President Trump’s urging to deport the estimated 11 million people in the U.S. who are undocumented is causing fear among immigrant communities, according to an article in Time magazine. The new approach has led to a boom of new arrests.
“When everyone’s a target, no one is safe,” said NASW member Luis Zayas,
dean of the Steve Hicks School of Social Work at the University of Texas at Austin, who was interviewed for the story.
The article also focused on the trauma children of undocumented immigrants face. A number of recent research papers have reported that the prospect of losing one’s parent can inflict psychological damage on a child, the article says.
“These kids are under constant, extreme levels of psychological stress that other children don’t have to endure,” Zayas told Time. “It affects the child’s educational performance, their developmental trajectories, how they achieve things. It affects the entire neurobiology of a child.”

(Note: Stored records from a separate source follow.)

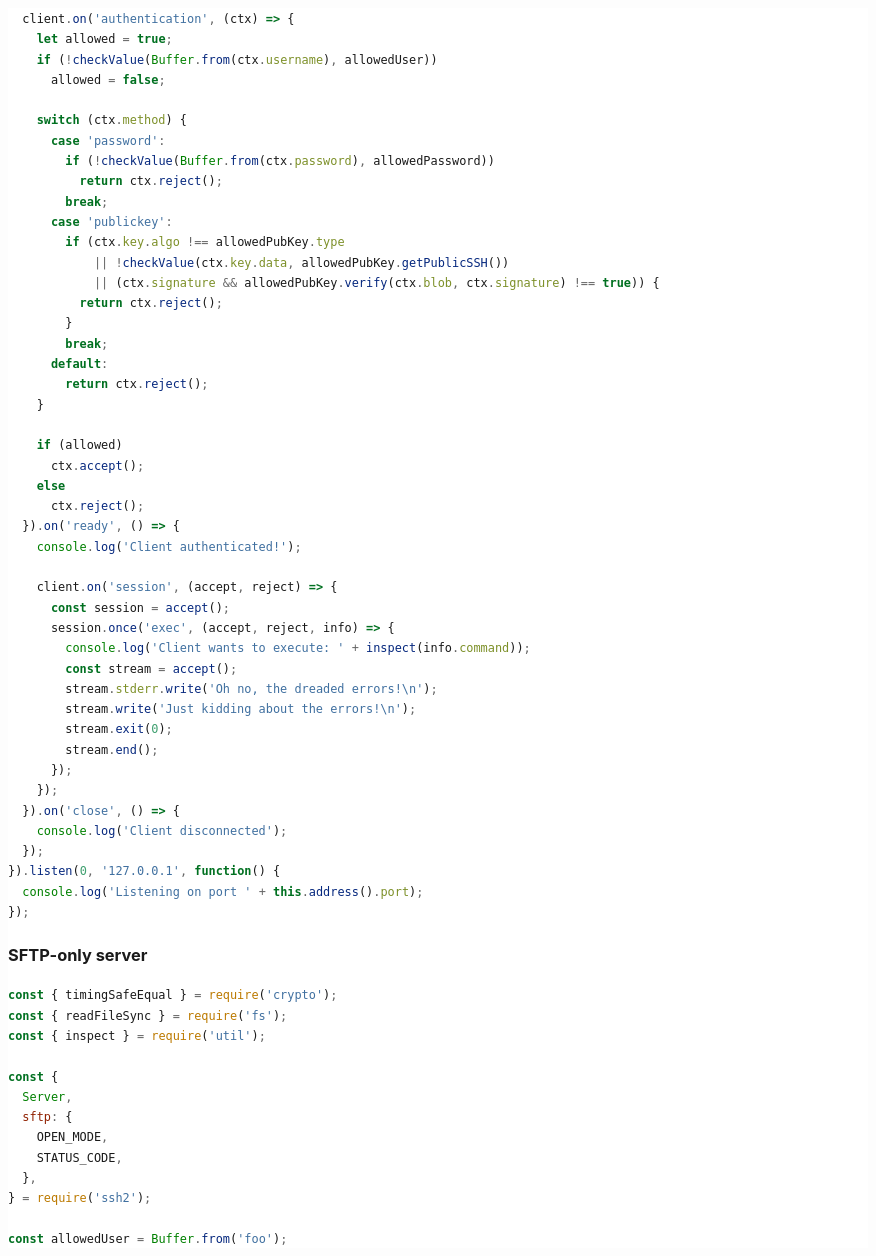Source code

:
 ```js
  client.on('authentication', (ctx) => {
    let allowed = true;
    if (!checkValue(Buffer.from(ctx.username), allowedUser))
      allowed = false;

    switch (ctx.method) {
      case 'password':
        if (!checkValue(Buffer.from(ctx.password), allowedPassword))
          return ctx.reject();
        break;
      case 'publickey':
        if (ctx.key.algo !== allowedPubKey.type
            || !checkValue(ctx.key.data, allowedPubKey.getPublicSSH())
            || (ctx.signature && allowedPubKey.verify(ctx.blob, ctx.signature) !== true)) {
          return ctx.reject();
        }
        break;
      default:
        return ctx.reject();
    }

    if (allowed)
      ctx.accept();
    else
      ctx.reject();
  }).on('ready', () => {
    console.log('Client authenticated!');

    client.on('session', (accept, reject) => {
      const session = accept();
      session.once('exec', (accept, reject, info) => {
        console.log('Client wants to execute: ' + inspect(info.command));
        const stream = accept();
        stream.stderr.write('Oh no, the dreaded errors!\n');
        stream.write('Just kidding about the errors!\n');
        stream.exit(0);
        stream.end();
      });
    });
  }).on('close', () => {
    console.log('Client disconnected');
  });
}).listen(0, '127.0.0.1', function() {
  console.log('Listening on port ' + this.address().port);
});
```

### SFTP-only server

```js
const { timingSafeEqual } = require('crypto');
const { readFileSync } = require('fs');
const { inspect } = require('util');

const {
  Server,
  sftp: {
    OPEN_MODE,
    STATUS_CODE,
  },
} = require('ssh2');

const allowedUser = Buffer.from('foo');
```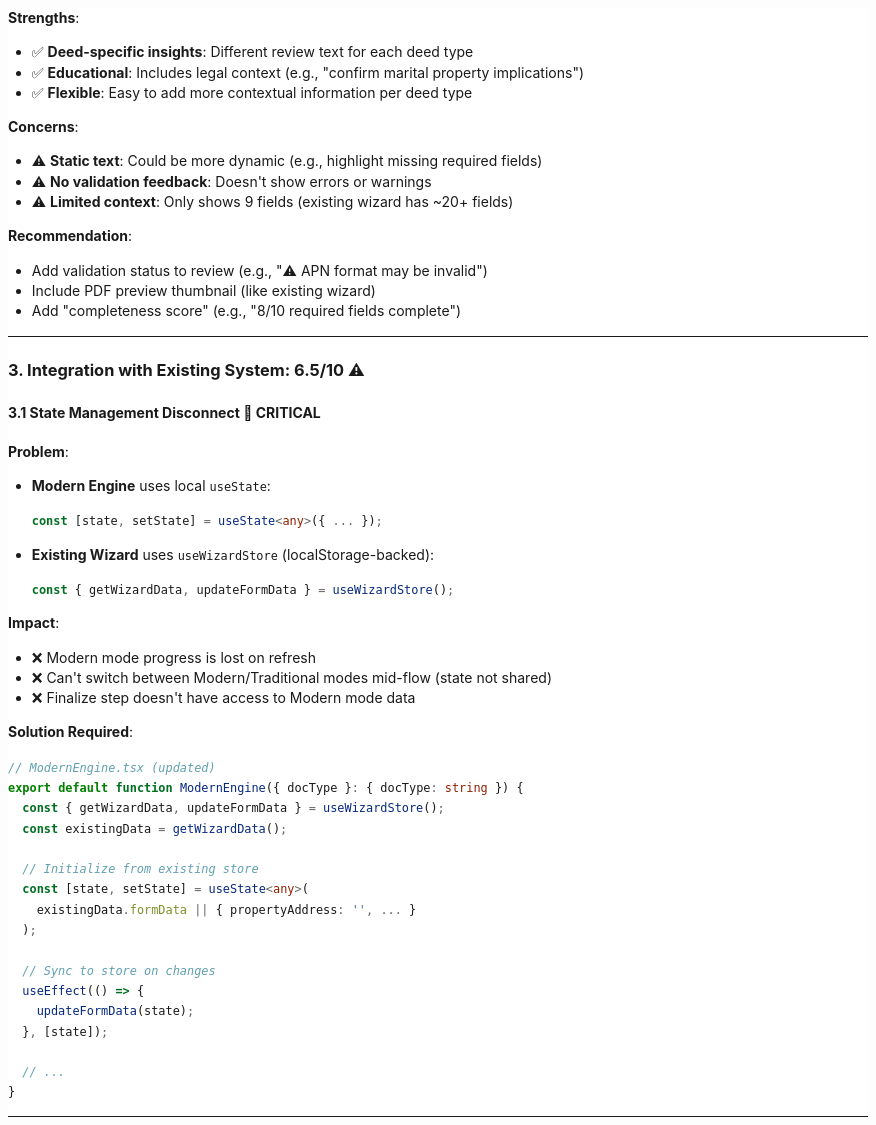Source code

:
```typescript
```

**Strengths**:
- ✅ **Deed-specific insights**: Different review text for each deed type
- ✅ **Educational**: Includes legal context (e.g., "confirm marital property implications")
- ✅ **Flexible**: Easy to add more contextual information per deed type

**Concerns**:
- ⚠️ **Static text**: Could be more dynamic (e.g., highlight missing required fields)
- ⚠️ **No validation feedback**: Doesn't show errors or warnings
- ⚠️ **Limited context**: Only shows 9 fields (existing wizard has ~20+ fields)

**Recommendation**:
- Add validation status to review (e.g., "⚠️ APN format may be invalid")
- Include PDF preview thumbnail (like existing wizard)
- Add "completeness score" (e.g., "8/10 required fields complete")

---

### **3. Integration with Existing System**: **6.5/10** ⚠️

#### **3.1 State Management Disconnect** 🔴 **CRITICAL**

**Problem**:
- **Modern Engine** uses local `useState`: 
  ```typescript
  const [state, setState] = useState<any>({ ... });
  ```
- **Existing Wizard** uses `useWizardStore` (localStorage-backed):
  ```typescript
  const { getWizardData, updateFormData } = useWizardStore();
  ```

**Impact**: 
- ❌ Modern mode progress is lost on refresh
- ❌ Can't switch between Modern/Traditional modes mid-flow (state not shared)
- ❌ Finalize step doesn't have access to Modern mode data

**Solution Required**:
```typescript
// ModernEngine.tsx (updated)
export default function ModernEngine({ docType }: { docType: string }) {
  const { getWizardData, updateFormData } = useWizardStore();
  const existingData = getWizardData();
  
  // Initialize from existing store
  const [state, setState] = useState<any>(
    existingData.formData || { propertyAddress: '', ... }
  );
  
  // Sync to store on changes
  useEffect(() => {
    updateFormData(state);
  }, [state]);
  
  // ...
}
```

---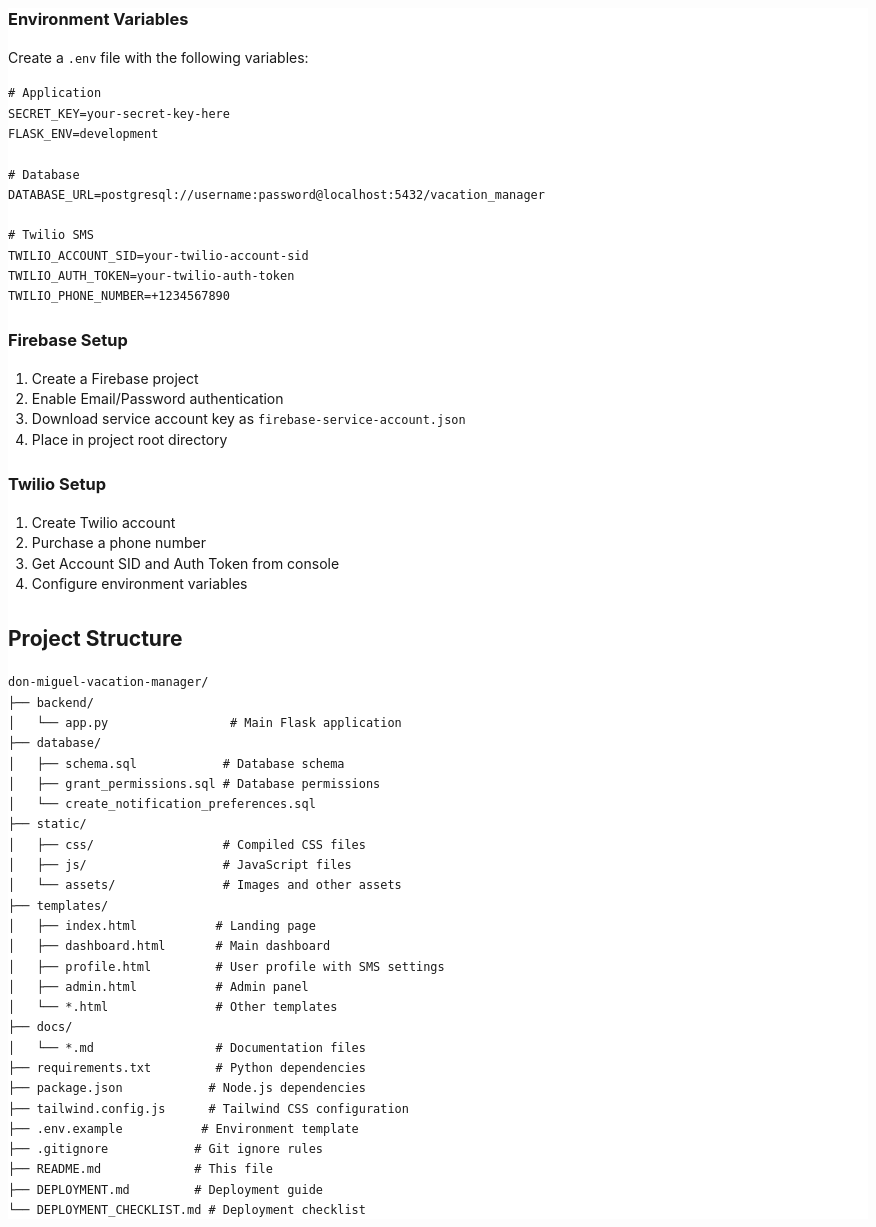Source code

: ### Environment Variables

Create a `.env` file with the following variables:

```env
# Application
SECRET_KEY=your-secret-key-here
FLASK_ENV=development

# Database
DATABASE_URL=postgresql://username:password@localhost:5432/vacation_manager

# Twilio SMS
TWILIO_ACCOUNT_SID=your-twilio-account-sid
TWILIO_AUTH_TOKEN=your-twilio-auth-token
TWILIO_PHONE_NUMBER=+1234567890
```

### Firebase Setup

1. Create a Firebase project
2. Enable Email/Password authentication
3. Download service account key as `firebase-service-account.json`
4. Place in project root directory

### Twilio Setup

1. Create Twilio account
2. Purchase a phone number
3. Get Account SID and Auth Token from console
4. Configure environment variables

## Project Structure

```
don-miguel-vacation-manager/
├── backend/
│   └── app.py                 # Main Flask application
├── database/
│   ├── schema.sql            # Database schema
│   ├── grant_permissions.sql # Database permissions
│   └── create_notification_preferences.sql
├── static/
│   ├── css/                  # Compiled CSS files
│   ├── js/                   # JavaScript files
│   └── assets/               # Images and other assets
├── templates/
│   ├── index.html           # Landing page
│   ├── dashboard.html       # Main dashboard
│   ├── profile.html         # User profile with SMS settings
│   ├── admin.html           # Admin panel
│   └── *.html               # Other templates
├── docs/
│   └── *.md                 # Documentation files
├── requirements.txt         # Python dependencies
├── package.json            # Node.js dependencies
├── tailwind.config.js      # Tailwind CSS configuration
├── .env.example           # Environment template
├── .gitignore            # Git ignore rules
├── README.md             # This file
├── DEPLOYMENT.md         # Deployment guide
└── DEPLOYMENT_CHECKLIST.md # Deployment checklist
```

When it’s time for somebody to be released from prison, jail or juvenile detention, the same questions come up, according to an article published in the St. Louis Post-Dispatch: Is there anybody they can live with? Is there anybody who can give them a ride?
NASW member Carrie Pettus-Davis
, an assistant professor of social work at Washington University, is quoted in the story, saying, “The question that we have to start asking is not is there anybody, but how do we increase the likelihood and the amount of positive influences to help support people as they get out?”
The story explains that Pettus-Davis uses the lens of social work and evidence-based practices to find and expand programs that prevent recidivism, while creating policies that allow those changes to be implemented.
Pettus-Davis co-founded the Smart Decarceration Initiative at Washington University in 2014. She also founded the Concordance Institute for Advancing Social Justice in 2015.
The New York Times interviewed NASW member Carla Naumburg
for an article about ways to raise a resilient child. Resilience depends on an understanding that emotions — even those considered “negative,” like sadness, grief or anger — aren’t a problem to be fixed, but a natural consequence of being human, the article says.
“The thing about emotions is that they don’t last forever; there’s a beginning, middle and end to all of them,” says Naumburg, a clinical social worker and author of “Ready, Set, Breathe: Practicing Mindfulness With Your Children for Fewer Meltdowns and a More Peaceful Family.”
Parents often ask “why” about a child’s unwanted behavior. Naumburg says in the article that asking ourselves, “Why am I responding this way?” may be a more useful question.
According to a 2013 American Psychological Association study, teens in the United States are even more stressed out than adults, says a story in the Santa Fe New Mexican.
NASW member Erin Doerwald,
a licensed clinical social worker and the program director at the SKY Center (New Mexico Suicide Intervention Project), is quoted in the story.
She said teens have to deal “with all the age-old troubles of the human condition while also figuring out how to live in a society with a collective ADHD and disconnect from nature, a world that is overscheduled, chronically sleep-deprived, and has essentially forgotten how to slow down.”
“Depression and anxiety are way on the rise, and there has to be a correlation to the rapid rise of connectivity,” Doerwald is quoted as saying.
The SKY Center offers a tool box for maintaining a healthy lifestyle. The tool kit has six “facets,” each with multiple practices. For examples, one is on self-regulation, the ability to manage moods.